Team Building Tips for Savvy Leaders

Team Building Tips for Savvy Leaders - The Self-Awareness Guy

You can reduce the chaos that arises in your organization because people aren’t working well together. Team building doesn’t take a huge amount of resources and it offers great rewards in the form of fewer headaches and motivated staff members.

There are many organizations that have discovered that they can keep their teams happy and healthy all year long by implementing an ongoing team building program. The following concepts will help you design an approach that works for you.

1. Devise a practical team building program. Decide beforehand at what time and how frequently the meetings will take place, what will transpire, what activities you have planned, who will facilitate and who will schedule and remind people to attend.

2. Everyone is welcome. Nothing ruins the sense of team cohesiveness as quickly as leaving someone out because they are deemed “difficult.” This team building process is universally inclusive because everyone gets to participate. I highly encourage agencies to consistently include top management along with other staff.

3. Regular attendance is encouraged. Nobody weasels out of the team building meetings. Think of the message it sends the rest of the staff when one person is not present.
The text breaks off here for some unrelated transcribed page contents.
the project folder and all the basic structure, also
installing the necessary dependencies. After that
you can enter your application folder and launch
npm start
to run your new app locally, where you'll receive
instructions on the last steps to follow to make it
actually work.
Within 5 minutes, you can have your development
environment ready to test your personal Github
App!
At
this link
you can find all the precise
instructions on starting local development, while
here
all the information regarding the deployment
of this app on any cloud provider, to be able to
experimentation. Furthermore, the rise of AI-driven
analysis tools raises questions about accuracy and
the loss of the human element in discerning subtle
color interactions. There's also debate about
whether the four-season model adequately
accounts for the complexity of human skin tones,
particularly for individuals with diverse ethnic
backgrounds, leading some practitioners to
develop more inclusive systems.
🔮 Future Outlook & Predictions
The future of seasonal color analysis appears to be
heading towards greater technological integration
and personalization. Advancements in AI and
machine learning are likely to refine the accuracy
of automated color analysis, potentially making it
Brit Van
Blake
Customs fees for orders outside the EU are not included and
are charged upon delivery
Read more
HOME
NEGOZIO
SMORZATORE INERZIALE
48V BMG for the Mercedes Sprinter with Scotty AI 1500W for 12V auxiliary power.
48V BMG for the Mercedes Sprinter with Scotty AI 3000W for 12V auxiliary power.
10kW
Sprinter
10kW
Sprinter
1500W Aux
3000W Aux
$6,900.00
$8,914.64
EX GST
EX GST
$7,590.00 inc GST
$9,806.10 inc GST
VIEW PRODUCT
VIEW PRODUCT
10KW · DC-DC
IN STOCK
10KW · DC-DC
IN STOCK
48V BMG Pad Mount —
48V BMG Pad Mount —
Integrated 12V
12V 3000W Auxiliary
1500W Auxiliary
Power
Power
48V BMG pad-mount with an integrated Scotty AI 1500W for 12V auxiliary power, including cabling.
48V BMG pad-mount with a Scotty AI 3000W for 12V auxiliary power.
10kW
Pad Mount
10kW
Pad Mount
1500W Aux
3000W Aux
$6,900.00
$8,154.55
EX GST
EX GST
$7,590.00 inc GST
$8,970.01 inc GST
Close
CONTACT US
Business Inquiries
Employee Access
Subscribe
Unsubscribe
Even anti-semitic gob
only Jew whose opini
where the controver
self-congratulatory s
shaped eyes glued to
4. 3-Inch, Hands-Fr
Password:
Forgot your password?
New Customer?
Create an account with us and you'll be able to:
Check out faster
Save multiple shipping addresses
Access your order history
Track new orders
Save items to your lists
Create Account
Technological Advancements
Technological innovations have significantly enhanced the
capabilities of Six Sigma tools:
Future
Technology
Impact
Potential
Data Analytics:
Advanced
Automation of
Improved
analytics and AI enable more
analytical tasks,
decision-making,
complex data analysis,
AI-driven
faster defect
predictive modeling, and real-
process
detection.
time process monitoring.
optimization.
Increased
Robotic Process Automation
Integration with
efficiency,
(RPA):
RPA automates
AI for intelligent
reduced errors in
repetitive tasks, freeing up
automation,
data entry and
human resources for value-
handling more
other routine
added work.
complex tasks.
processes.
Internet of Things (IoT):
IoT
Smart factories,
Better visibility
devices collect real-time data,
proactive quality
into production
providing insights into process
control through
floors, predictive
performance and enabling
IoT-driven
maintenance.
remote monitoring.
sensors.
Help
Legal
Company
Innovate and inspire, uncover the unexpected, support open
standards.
Over time you will find that you will not have to worry about attendance because people look forward to the meetings.

4. Schedule realistically. Set yourself up for success by scheduling meetings during calmer times when people can actually think and participate. I recommend holding one-hour meetings weekly on a regular, ongoing schedule that everyone is aware of.

5. Establish a calm, civil, kind and professional atmosphere. All comments and opinions are welcome, everyone gets a chance to talk, no rebuttals, no personal attacks, leave personal agendas at the door and everyone agrees to listen to one another. It helps to have a neutral and expert facilitator set the ground rules and facilitate the meetings.

6. These meetings are exclusively for team building activities. We aren’t here for strategic planning, airing grievances, fixing problems or talking about any number of other things that derail the team building process. Remember why you started these meetings in the first place: to build stronger teams.

7. Continue holding the meetings over time and you will get good at it. Commit to meeting consistently and it will become a regular part of your operations.

Practicing these ideas will greatly improve the morale and cohesiveness at your organization. A little investment in time and energy up front pays off big in the end because the pitfalls associated with people not working together gradually vanish. Imagine your workplace free of the noise that gets in the way of collaboration. All it takes is your commitment to making it happen.